There are two types of severe MS-related spasticity:
In flexor spasticity, mostly involving the hamstrings (muscles on the back of the upper leg), and hip flexors (muscles at the top of the upper thigh), the hips and knees are bent and difficult to straighten.
In extensor spasticity, involving the quadriceps and adductors (muscles on the front and inside of the upper leg), the hips and knees remain straight with the legs very close together or crossed over at the ankles.
Spasticity may be aggravated by sudden movements or position changes, extremes of temperature, humidity, or infections, and can even be triggered by tight clothing.
Treatment with Exercise and Medication
There are a number of therapeutic approaches to the management of spasticity. Because spasticity varies so much from person to person, it must be treated on an individual basis and demands a true partnership between the person with MS, physician, nurse, physical therapist, and occupational therapist. Treatment begins with the physician recommending ways to relieve the symptoms, including exercise, medication, changes in daily activities, or combinations of these methods. The physician will track the progress and make referrals to other health professionals such as occupational and physical therapists.
Daily stretching and other exercises are often effective in helping to relieve spasticity.
If drugs are also needed, there are two major antispasticity drugs that have good safety records. Neither, however, can cure spasticity or improve muscle coordination or strength.
Baclofen, the most commonly used drug, is a muscle relaxant that works on nerves in the spinal cord. Common side effects are drowsiness and a feeling of muscle weakness. It can be administered orally or by an implanted pump (intrathecal baclofen). Intrathecal baclofen is used for severe spasticity that cannot be managed with oral medication.
Tizanidine (Zanaflex®) works quickly to calm spasms and relax tightened muscles. Although it doesn't produce muscle weakness, it often causes sedation and a dry mouth. In some patients, it may lower blood pressure.
Other, less commonly-used drugs, include:
Diazepam (Valium®) —not a "first choice" drug for spasticity because it is sedating and has a potential to create dependence. However, its effects last longer with each dose than baclofen, and physicians may prescribe small doses of Valium® at bedtime to relieve spasms that interfere with sleep.
Dantrolene (Dantrium®) —generally used only if other drugs have not been effective. It can produce serious side effects including liver damage and blood abnormalities.
Phenol, a nerve block agent
Botulinum toxin (Botox®) injections—have been shown to be effective in relieving spasticity in individual muscles for up to three months.

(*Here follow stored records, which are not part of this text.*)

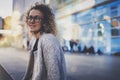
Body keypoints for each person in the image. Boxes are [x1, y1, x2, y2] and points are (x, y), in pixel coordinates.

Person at [23, 3, 66, 80]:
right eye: (30, 17)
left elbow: (54, 74)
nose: (32, 21)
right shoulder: (34, 40)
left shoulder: (48, 40)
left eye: (37, 18)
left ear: (45, 21)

Clonidine—still considered experimental
Treatment Helps Prevent Complications
Left untreated, spasticity can lead to serious complications, including contractures (frozen or immobilized joints) and pressure sores. Since these complications also act as spasticity triggers, they can set off a dangerous escalation of symptoms. Treatment of spasticity and muscle tightness by medication and physical and occupational therapy is needed to prevent painful and disabling contractures in the hips, knees, ankles, shoulders, and elbows. Surgical measures are considered for those rare cases of spasticity that defy all other treatments.
Spasticity Can Provide Some Benefit for People with Significant Weakness
Some degree of spasticity can also provide benefit, particularly for people who experience significant leg weakness. The spasticity gives their legs some rigidity, making it easier for them to stand, transfer, or walk. The goal of treatment for these individuals is to relieve the spasticity sufficiently to ensure comfort and prevent complications, without taking away the rigidity they need to function.